• [WORK TO BE COMPLETED] Retype each entry verbatim. Do not include the images.

[Collection entries]
────────────────
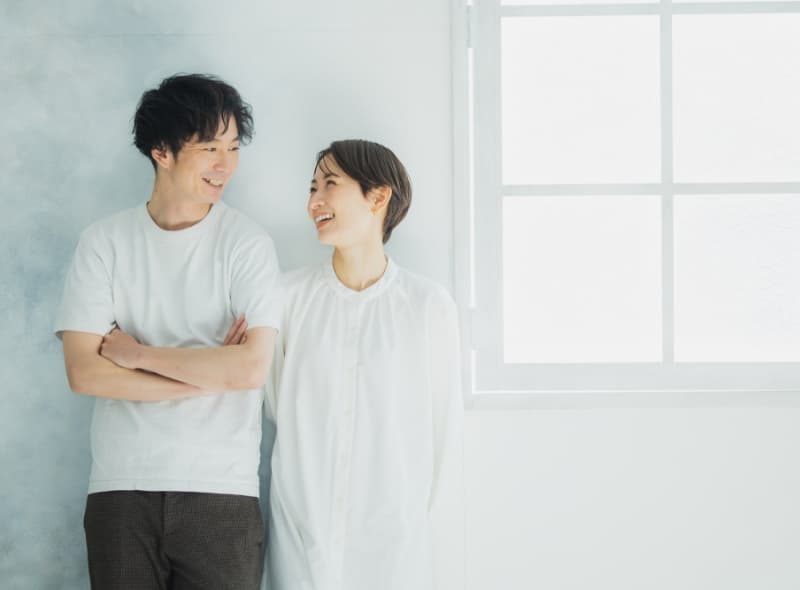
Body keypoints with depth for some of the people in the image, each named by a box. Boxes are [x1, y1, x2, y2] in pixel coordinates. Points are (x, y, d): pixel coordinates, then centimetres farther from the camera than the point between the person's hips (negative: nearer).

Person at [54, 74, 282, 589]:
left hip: (223, 493, -1)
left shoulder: (247, 243, -2)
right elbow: (83, 372, -6)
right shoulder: (104, 242, 2)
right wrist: (209, 374, -9)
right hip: (120, 489, 1)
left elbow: (252, 368, -13)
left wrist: (138, 354, -7)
────────────────
• [YOUR RESPONSE]
Body keypoints with depth for some of the people in the image, each named by a box. Boxes are [x1, y1, x2, y2] in pixel coordinates. Points are (x, y, d): pixel coordinates, then centimetres farther from the camera than the point between the person's hips (negative: nearer).

Person at [54, 74, 282, 589]:
left hip: (223, 493, -1)
left shoulder: (247, 243, -2)
right elbow: (83, 372, -6)
right shoulder: (104, 242, 2)
right wrist: (209, 374, -9)
right hip: (120, 489, 1)
left elbow: (252, 368, -13)
left wrist: (138, 354, -7)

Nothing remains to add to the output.